Can you echo back every line of the items below, from the very first one down through the line containing "компании в отношении обработки", reproducing each line word for word?

[Stored records]

- Opening Delimiter -

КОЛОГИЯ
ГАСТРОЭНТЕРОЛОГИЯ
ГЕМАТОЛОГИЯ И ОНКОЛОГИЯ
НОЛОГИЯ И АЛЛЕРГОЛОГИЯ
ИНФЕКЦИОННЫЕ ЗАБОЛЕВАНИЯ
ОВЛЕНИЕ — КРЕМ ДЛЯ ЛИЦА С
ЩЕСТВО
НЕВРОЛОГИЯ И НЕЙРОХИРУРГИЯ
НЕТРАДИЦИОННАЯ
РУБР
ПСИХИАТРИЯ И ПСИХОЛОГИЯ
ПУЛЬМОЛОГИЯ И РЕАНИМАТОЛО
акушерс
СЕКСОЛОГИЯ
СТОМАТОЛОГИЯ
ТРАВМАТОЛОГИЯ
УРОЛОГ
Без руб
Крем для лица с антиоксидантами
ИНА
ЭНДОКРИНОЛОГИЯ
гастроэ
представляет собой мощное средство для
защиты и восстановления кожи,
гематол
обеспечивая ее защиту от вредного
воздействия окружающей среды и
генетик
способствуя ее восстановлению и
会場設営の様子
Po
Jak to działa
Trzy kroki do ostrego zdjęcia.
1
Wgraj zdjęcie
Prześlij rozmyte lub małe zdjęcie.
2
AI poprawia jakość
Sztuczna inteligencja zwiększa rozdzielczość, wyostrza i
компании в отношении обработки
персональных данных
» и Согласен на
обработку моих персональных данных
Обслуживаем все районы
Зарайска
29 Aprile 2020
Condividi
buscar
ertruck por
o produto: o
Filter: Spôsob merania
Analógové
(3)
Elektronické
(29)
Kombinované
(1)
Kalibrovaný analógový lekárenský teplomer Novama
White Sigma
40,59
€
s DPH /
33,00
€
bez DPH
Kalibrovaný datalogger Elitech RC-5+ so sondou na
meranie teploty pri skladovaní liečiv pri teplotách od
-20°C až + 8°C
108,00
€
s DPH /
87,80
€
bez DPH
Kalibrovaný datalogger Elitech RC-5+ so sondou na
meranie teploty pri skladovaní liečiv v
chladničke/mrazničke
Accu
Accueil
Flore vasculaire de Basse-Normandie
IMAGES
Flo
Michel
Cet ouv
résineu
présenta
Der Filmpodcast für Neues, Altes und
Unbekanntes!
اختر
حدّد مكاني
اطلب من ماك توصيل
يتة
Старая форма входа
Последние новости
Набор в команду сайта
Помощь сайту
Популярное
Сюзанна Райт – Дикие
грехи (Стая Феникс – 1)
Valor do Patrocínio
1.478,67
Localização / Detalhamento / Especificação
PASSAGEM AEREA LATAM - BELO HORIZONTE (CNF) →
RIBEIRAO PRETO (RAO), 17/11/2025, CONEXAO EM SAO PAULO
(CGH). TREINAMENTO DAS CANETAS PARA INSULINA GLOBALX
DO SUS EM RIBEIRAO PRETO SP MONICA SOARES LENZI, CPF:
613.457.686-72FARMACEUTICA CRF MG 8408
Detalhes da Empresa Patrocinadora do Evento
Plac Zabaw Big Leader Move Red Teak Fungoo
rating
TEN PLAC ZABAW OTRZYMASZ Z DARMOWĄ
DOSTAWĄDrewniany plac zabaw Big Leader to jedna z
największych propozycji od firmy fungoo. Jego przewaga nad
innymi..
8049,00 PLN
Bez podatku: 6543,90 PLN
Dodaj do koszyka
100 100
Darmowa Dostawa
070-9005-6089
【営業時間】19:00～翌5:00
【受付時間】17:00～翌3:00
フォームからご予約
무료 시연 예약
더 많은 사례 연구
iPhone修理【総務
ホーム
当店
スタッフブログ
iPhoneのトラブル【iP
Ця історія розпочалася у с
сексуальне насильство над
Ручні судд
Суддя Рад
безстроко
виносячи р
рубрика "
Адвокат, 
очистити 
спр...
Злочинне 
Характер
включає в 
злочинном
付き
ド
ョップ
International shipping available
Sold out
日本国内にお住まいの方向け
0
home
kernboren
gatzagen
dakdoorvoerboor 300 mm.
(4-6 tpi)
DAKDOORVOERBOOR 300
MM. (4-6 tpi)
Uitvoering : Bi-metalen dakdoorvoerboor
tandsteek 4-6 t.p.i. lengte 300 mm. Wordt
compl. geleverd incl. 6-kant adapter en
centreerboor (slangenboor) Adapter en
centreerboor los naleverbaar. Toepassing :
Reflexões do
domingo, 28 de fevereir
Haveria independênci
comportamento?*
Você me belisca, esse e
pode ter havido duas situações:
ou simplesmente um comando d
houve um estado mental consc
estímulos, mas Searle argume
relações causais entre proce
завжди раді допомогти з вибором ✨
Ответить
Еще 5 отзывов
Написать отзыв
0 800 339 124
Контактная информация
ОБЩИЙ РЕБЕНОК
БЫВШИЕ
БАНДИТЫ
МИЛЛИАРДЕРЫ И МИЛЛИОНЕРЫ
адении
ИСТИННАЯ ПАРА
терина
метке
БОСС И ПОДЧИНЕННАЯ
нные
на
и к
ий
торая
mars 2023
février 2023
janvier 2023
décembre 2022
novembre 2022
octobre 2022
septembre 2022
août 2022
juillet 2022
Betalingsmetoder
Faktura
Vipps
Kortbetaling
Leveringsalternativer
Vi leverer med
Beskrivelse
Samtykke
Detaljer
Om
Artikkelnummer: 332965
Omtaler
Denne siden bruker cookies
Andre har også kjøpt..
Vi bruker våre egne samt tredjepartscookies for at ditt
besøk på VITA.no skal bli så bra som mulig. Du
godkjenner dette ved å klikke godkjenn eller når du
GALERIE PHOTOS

- Closing Delimiter -

Answer for this exercise:
КОЛОГИЯ
ГАСТРОЭНТЕРОЛОГИЯ
ГЕМАТОЛОГИЯ И ОНКОЛОГИЯ
НОЛОГИЯ И АЛЛЕРГОЛОГИЯ
ИНФЕКЦИОННЫЕ ЗАБОЛЕВАНИЯ
ОВЛЕНИЕ — КРЕМ ДЛЯ ЛИЦА С
ЩЕСТВО
НЕВРОЛОГИЯ И НЕЙРОХИРУРГИЯ
НЕТРАДИЦИОННАЯ
РУБР
ПСИХИАТРИЯ И ПСИХОЛОГИЯ
ПУЛЬМОЛОГИЯ И РЕАНИМАТОЛО
акушерс
СЕКСОЛОГИЯ
СТОМАТОЛОГИЯ
ТРАВМАТОЛОГИЯ
УРОЛОГ
Без руб
Крем для лица с антиоксидантами
ИНА
ЭНДОКРИНОЛОГИЯ
гастроэ
представляет собой мощное средство для
защиты и восстановления кожи,
гематол
обеспечивая ее защиту от вредного
воздействия окружающей среды и
генетик
способствуя ее восстановлению и
会場設営の様子
Po
Jak to działa
Trzy kroki do ostrego zdjęcia.
1
Wgraj zdjęcie
Prześlij rozmyte lub małe zdjęcie.
2
AI poprawia jakość
Sztuczna inteligencja zwiększa rozdzielczość, wyostrza i
компании в отношении обработки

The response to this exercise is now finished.